L’équipement intérieur selon Le Corbusier
Fruits d’un puissant langage plastique mâtiné de rigueur rationaliste, le mobilier et les aménagements intérieurs de Le Corbusier témoignent d’une pratique de recherche en continuelle évolution. A l’instar de ses activités d’architecte et d’urbaniste.
Des premières réalisations aux concepts austères et minimalistes des années d’après-guerre en passant par les célèbres modèles des années 1920 et 1930, Le Corbusier prône un mobilier fonctionnel et standardisé qui se résume aux casiers, sièges et tables. Plus qu’une simple modification du vocabulaire, les termes «machine à habiter» et «équipement de la maison» qu’il formule dès le début des années 1920 sont la réflexion d’une profonde remise en cause de notre façon d’habiter et de se meubler. Engagé dans une croisade contre les arts décoratifs dont le point d’orgue fut l’Exposition des arts décoratifs et industriels modernes de 1925, son mot d’ordre était: «Il faut recommencer à zéro, il faut poser le problème.» Autrement dit, il est temps d’inventer l’aménagement intérieur d’un ordre nouveau.
Réinventer l’espace et le décor quotidien
C’est en 1922 que Le Corbusier installe son atelier d’architecte rue de Sèvres à Paris, où il travaille avec son cousin Pierre Jeanneret. Ils seront rejoints en 1927 par la jeune Charlotte Perriand avec qui ils collaboreront jusqu’en 1937. Responsable de l’étude, de la conception et du suivi des chantiers pour l’aménagement des maisons, Charlotte Perriand sera la cheville ouvrière des différentes réalisations de cette décennie.

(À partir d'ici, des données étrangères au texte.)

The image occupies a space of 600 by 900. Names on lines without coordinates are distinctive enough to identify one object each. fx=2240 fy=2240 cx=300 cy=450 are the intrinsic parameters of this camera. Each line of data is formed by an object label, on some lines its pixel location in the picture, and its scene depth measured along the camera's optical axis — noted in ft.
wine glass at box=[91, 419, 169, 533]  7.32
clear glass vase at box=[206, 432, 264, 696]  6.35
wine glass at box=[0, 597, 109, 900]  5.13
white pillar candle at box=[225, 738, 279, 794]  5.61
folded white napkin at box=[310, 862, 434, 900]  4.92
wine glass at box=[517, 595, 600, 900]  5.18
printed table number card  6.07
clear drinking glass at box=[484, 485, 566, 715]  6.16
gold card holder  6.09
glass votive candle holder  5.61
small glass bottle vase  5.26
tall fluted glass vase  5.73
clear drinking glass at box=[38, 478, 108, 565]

L’agencement d’un «Equipement intérieur d’une habitation» réalisé par le trio pour le salon d’automne de 1929 constitue un des temps forts de leur collaboration. La nouvelle organisation des espaces de la maison commence à partir de ce moment-là à s’articuler sous la forme de meubles «contenants» modulables (Casiers standard) qui peuvent s’appuyer aux murs ou servir d’éléments de séparation entre différents espaces. C’est aussi lors de ce salon que sont exposées pour la première fois quelques-unes de leurs plus emblématiques réalisations produites à l’époque par Thonet. Ces meubles révolutionnaires en acier tubulaire, dont le fauteuil basculant, la chaise longue et le fauteuil Grand Confort (voir le diaporama ci-dessous), expriment les principes fondamentaux théorisés par Le Corbusier. Aujourd’hui encore, ces produits suscitent toujours le plus vif intérêt, aussi bien en raison de la qualité de leur fabrication que de leur valeur culturelle.
Naissance et évolution d’une collection
En 1964, du vivant de Le Corbusier, Cassina signait le premier contrat de licence exclusive des droits d’édition des meubles conçus en collaboration avec Pierre Jeanneret et Charlotte Perriand. Le travail de réédition commença par une première série de modèles le fauteuil basculant (LC1), le fauteuil Grand Confort (LC2, LC3) et la chaise longue (LC4) mis en production en septembre 1965.
Entre 1974 et 2006, d’autres modèles vinrent compléter cette première série: la table tube d’avion (LC6), le siège et le tabouret tournants (LC7, LC8), le siège de salle de bains (LC9), les Casiers standard, la table glace claire (LC10-P) et la table en dalle de marbre (LC11-P), le canapé adapté par la Fondation Le Corbusier et Charlotte Perriand en 1998 (LC5.F), la table dessinée pour la maison La Roche en 1925 (LC12) et le fauteuil réalisé pour les wagons fumoirs de la SNCF en 1931 (LC13).
Puis, en 2010, suivirent des réalisations d’après-guerre: le tabouret et le portemanteau du cabanon de Roquebrune (LC14, LC17), une table de conférences dessinée en 1958 (LC15) et le bureau conçu pour les chambres d’enfant de l’Unité d’Habitation de Nantes (LC16).